Last week in Ignite Enterprise Software Solutions, LLC et al. v. NGData, US Inc. and NGData N.V., C.A. 23-1209 (D. Del. Aug. 2, 2024), Judge Murphy dinged defendants for stale citations, including failing to cite recent Federal Circuit precedent on the level of detail required in patent pleadings.
We flagged the case that this Court called the "most recent and most relevant Federal Circuit authority" back when it came out: Bot M8 LLC v. Sony Corp. of Am., C.A. No. 2020-2218, 2021 U.S. App. LEXIS 20624 (Fed. Cir. July 13, 2021).
Analysis of Every Claim is Not Required in the Complaint
The holding from Bot is that it is not necessary to "explain in the complaint every element of every claim that you say is infringed and/or explain why it can't be done." Judge Murphy found that there was little room to argue that 87 pages of complaint allegations did not put the defendant on notice of the accused infringing activity.
With respect to infringement pleadings, NGData did not cite the most recent and most relevant Federal Circuit authority, Bot M8 LLC v. Sony Corp. of America, 4 F.4th 1342 (Fed. Cir. 2021). There, the Federal Circuit held it is not necessary to “explain in the complaint every element of every claim that you say is infringed and/or explain why it can't be done.” Id. at 1352 (quoting the district court, which with the Federal Circuit disagreed). Rather, to meet the Iqbal/Twombly plausibility standard, the touchstone is notice of what activity is being accused of infringement.
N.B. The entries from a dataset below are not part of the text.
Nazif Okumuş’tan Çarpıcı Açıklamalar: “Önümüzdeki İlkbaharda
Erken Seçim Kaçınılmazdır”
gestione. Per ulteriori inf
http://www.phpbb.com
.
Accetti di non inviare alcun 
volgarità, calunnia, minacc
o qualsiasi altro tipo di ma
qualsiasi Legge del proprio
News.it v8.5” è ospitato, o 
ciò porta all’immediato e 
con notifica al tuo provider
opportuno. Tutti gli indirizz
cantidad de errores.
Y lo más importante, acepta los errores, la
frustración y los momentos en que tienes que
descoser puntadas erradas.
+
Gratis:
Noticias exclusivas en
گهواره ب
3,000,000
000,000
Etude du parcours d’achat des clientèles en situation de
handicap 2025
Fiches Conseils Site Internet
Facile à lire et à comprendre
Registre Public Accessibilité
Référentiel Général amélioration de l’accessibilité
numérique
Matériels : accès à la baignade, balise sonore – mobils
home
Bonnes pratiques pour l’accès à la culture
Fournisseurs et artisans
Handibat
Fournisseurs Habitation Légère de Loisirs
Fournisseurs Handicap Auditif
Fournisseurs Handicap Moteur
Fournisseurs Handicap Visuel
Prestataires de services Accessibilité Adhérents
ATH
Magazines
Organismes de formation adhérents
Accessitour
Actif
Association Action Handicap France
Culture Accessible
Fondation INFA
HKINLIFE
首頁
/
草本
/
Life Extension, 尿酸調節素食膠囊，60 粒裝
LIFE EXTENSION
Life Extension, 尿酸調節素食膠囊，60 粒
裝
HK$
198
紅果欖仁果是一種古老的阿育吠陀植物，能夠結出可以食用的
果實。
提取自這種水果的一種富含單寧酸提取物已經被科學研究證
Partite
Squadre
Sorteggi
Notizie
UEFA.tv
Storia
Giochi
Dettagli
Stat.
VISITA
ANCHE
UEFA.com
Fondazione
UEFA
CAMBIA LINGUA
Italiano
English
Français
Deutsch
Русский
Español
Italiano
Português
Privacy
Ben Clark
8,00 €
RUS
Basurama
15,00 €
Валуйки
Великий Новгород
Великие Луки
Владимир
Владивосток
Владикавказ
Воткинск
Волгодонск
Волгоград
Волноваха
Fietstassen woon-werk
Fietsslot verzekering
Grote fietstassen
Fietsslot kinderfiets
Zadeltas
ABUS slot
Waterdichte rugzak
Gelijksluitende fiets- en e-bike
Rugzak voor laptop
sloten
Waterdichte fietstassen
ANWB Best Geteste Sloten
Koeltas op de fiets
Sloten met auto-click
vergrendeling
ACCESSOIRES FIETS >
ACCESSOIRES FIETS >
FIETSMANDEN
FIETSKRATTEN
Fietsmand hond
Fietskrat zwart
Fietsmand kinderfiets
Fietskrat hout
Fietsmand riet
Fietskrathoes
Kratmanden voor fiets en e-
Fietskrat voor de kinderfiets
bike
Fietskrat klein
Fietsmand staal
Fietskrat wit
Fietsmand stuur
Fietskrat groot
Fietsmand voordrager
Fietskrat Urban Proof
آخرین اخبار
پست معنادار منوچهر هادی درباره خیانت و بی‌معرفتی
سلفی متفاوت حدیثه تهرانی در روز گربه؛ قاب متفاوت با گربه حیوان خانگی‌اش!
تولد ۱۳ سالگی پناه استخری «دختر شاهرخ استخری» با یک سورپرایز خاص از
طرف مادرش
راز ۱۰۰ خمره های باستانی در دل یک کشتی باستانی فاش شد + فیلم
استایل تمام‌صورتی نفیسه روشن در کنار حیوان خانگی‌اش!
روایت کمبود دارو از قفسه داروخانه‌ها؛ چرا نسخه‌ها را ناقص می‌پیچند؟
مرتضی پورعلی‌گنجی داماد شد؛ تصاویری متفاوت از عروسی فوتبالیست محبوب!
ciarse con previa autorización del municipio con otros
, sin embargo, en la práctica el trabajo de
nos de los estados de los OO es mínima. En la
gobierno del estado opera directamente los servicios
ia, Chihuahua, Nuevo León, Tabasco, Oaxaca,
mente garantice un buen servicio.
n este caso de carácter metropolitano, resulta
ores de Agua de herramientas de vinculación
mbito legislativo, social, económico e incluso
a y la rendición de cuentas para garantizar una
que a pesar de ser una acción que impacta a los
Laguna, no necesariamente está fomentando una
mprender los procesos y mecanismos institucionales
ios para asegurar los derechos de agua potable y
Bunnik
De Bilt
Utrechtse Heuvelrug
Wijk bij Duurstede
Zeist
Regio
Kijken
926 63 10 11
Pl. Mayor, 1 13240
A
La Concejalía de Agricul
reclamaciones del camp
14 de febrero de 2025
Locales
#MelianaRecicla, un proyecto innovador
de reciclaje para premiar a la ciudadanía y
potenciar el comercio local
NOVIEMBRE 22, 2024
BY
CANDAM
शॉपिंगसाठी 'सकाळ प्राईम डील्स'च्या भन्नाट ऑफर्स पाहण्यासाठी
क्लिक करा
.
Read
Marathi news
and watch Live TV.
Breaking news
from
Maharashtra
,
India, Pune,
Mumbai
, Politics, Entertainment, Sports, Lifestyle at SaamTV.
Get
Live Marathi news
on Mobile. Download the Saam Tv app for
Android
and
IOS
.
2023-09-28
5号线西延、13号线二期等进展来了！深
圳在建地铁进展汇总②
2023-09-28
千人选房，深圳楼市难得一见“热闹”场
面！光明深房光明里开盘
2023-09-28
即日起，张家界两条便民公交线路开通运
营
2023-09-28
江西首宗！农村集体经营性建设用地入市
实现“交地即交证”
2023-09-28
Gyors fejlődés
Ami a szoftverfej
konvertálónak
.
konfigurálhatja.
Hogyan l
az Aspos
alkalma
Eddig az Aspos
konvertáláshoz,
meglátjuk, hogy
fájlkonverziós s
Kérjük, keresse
Id. at 1352-53. “The level of detail required in any given case will vary depending upon a number of factors, including the complexity of the technology, the materiality of any given element to practicing the asserted claim(s), and the nature of the allegedly infringing device.” Id. at 1353.
Ignite at 2.
In this case, the plaintiffs went above-and-beyond the requirements in Bot—and actually did include an element-by-element analysis of claim 1 of each of the asserted patents in the complaint. The Court noted, though, that the briefing's analysis of "the nuances of each of these patents was light," leading to both the plaintiffs and Court analyzing their eligibility under Alice on "an essentially collective[] basis."
Claims Solving Problems Created by the Internet are Likely Patent Eligible
Turning to § 101 Alice issues, the Court declined to delve into file wrappers to do claim construction, which is unsurprising given other examples in which the Court declined to wade into claim construction during the pleadings stage.
Judge Murphy again called out the defendant for failing to cite a case they should have:
Those familiar with major § 101 decisions would recognize that by far, the most relevant authority is DDR Holdings, LLC v. Hotels.com, L.P., 773 F.3d 1245 (Fed. Cir. 2014), which NGData did not distinguish, or even cite, in its opening brief.
DDR Holdings, LLC v. Hotels.com, L.P., 773 F.3d 1245 (Fed. Cir. 2014) holds that solving Internet-centric problems—that is, problems "created by the world wide web"—may be patent-eligible subject matter. As Judge Murphy described:
Briefly, DDR involved software where a visitor to a web page who clicked on an advertisement on that page would not be sent to the advertiser’s page but instead would remain within the original page, allowing the host to retain web traffic. Id. at 1257-58. The Federal Circuit concluded that this was “an inventive concept for resolving this particular Internet-centric problem, rendering the claims patent-eligible.” Id. at 1259; id. at 1258 (noting that the “claims at issue specify how interactions with the Internet are manipulated to yield a desired result — a result that overrides the routine and conventional sequence of events ordinarily triggered by the click of a hyperlink”); see also Weisner v. Google LLC, 51 F.4th 1073, 1087-88 (holding claims eligible that “recite inventive concepts that add significantly more to the abstract idea of using travel histories to improve computerized search results”).
Ignite at 4.
The claims in the patents at issue "all relate to computer software that analyzes a website and historical user navigation data, and then helps redesign the website in a useful way to enhance the customer experience." As such, the Court found it "quite clear" that the claims were directed to resolving an Internet-centric problem, dismissing the motions to dismiss for lack of patentable subject matter on the authority of DDR.